▸ **What to do**
**a)** From the forum thread on accountant liability, quote everything from "At the same" down to "RRSP over contribution.".
**b)** In the forum thread on accountant liability, about how much did the taxpayer pay in fines and penalties for the excess RRSP contributions?

# Accountant Liability for an Incorrect Tax Return?



## 2mchtx (Sep 8, 2017)

This is a bit complicated so I will try to summarise the sequence of events.


Spring of 2016 the taxpayer knowing he is negligent hires an accountant (CA) to complete the 2014 back tax and 2015 tax returns. 
As part this the CA is also given permission as an authorised representative authorisation level 2 with the CRA.

At the same time the taxpayer decides to top up his RRSP.
Unbeknown to both the taxpayer and the CA the 2013 'notice of assessment’ used was superseded by a later ‘notice of reassessment’ and the actual RRSP limit was zero.

The CA first completes the 2014 return and the taxpayer receives the 'notice of assessment’ showing the corrected RRSP limit. The taxpayer did notice this but assumed the CA as an ‘authorised representative’ would look at this data on the CRA website when completing the 2015 return.

CA then completes the 2015 return using a tax program based on numbers from the superseded 2013 notice of assessment and missed the RRSP over contribution.

The taxpayer consequently had to pay the fines and penalties for the excess RRSP contributions, close to $2000.

In hindsight, the root cause for all this is the CA did not correctly follow the instructions on Schedule 7. That is, obtaining the correct RRSP limit: “as per latest notice of assessment”

How liable is the CA for this series of events?

Other professions like Doctors & Engineers would be liable if they did not reference the correct documents as required. Normally if the reference document is not available the professional would ensure they have the correct document before proceeding.

thank you
2mch


----------



## kcowan (Jul 1, 2010)

Yes the CA is responsible. They will naturally be reluctant to agree. Put your request in writing. Be prepared to go to their professional organization for support.


----------



## Mortgage u/w (Feb 6, 2014)

I'll play devil's advocate:

You say the taxpayer is negligent, yet is able to assess the situation after the fact. How negligent is the taxpayer, really?
Were instructions given to the CA to verify if the current NOA provided was indeed the most recent; because he's "negligent"? Or does the taxpayer excuse he provided an old NOA because they're "negligent"?

And who gave the recommendation to contribute to the RRSP? Was is done at the "negligent" taxpayer's own will? Or recommended by the CA? FA?


----------



## OptsyEagle (Nov 29, 2009)

The taxpayer made the RRSP contribution, not the accountant. It is that contribution where the problem and penalties arose. Taxpayer is at fault. Seems pretty straight forward to me.

Anyway, the taxpayer will always be at fault. The CA is there to help the taxpayer, not take over all responsibility. In a perfect world you could get a CA that offers some form of guarantee but I doubt you would get much of that in this world.


----------



## Nerd Investor (Nov 3, 2015)

I can't see how the CA is at fault here. 
He was engaged to prepare the 2014 and 2015 tax returns and proceeded based on the information provided to him (ie: the 2013 Notice of Assessment).


----------



## Eclectic12 (Oct 20, 2010)

2mchtx said:


> ... In hindsight, the root cause for all this is the CA did not correctly follow the instructions on Schedule 7. That is, obtaining the correct RRSP limit: “as per latest notice of assessment” ...


I am having difficulty coming up with a scenario that would make this true.

The root cause is that the 2016 RRSP contribution made was greater than the accurate RRSP contribution limit in 2016. As soon as that happened, fines/penalties started. 


The 2014 NOA was the first chance notice then deal with it and the 2015 return was the second chance ... which could have reduced the penalties/interest charged. It would not get rid of all of the fines/penalties as the only way to do that is to avoid making the over-contribution in the first place.

▸ **Data records**
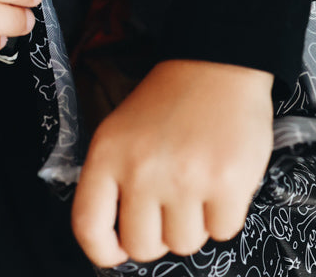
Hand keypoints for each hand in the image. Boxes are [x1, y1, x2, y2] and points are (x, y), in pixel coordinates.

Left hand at [71, 59, 273, 266]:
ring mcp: (185, 178)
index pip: (88, 226)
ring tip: (197, 181)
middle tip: (170, 203)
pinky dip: (225, 214)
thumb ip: (113, 179)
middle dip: (159, 234)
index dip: (103, 250)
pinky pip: (222, 232)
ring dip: (194, 222)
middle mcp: (142, 169)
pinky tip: (221, 179)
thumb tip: (118, 240)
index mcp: (108, 153)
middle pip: (142, 246)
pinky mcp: (227, 183)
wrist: (216, 64)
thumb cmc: (168, 103)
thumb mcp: (122, 131)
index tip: (119, 248)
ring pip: (184, 244)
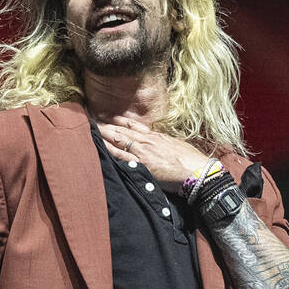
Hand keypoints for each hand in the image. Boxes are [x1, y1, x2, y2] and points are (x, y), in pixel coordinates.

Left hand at [96, 114, 210, 190]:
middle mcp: (147, 141)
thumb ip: (164, 145)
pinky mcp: (142, 163)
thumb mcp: (176, 147)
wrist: (197, 170)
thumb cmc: (190, 161)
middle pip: (122, 131)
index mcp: (156, 137)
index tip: (110, 118)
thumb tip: (159, 147)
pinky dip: (110, 150)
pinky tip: (100, 147)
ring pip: (118, 140)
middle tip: (92, 120)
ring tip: (90, 130)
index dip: (120, 122)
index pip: (134, 126)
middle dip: (106, 126)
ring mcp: (143, 151)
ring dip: (104, 135)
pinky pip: (121, 156)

▸ **Per-task answers**
**a)**
At the same time the taxpayer decides to top up his RRSP.
Unbeknown to both the taxpayer and the CA the 2013 'notice of assessment’ used was superseded by a later ‘notice of reassessment’ and the actual RRSP limit was zero.

The CA first completes the 2014 return and the taxpayer receives the 'notice of assessment’ showing the corrected RRSP limit. The taxpayer did notice this but assumed the CA as an ‘authorised representative’ would look at this data on the CRA website when completing the 2015 return.

CA then completes the 2015 return using a tax program based on numbers from the superseded 2013 notice of assessment and missed the RRSP over contribution.

**b)** Close to $2000.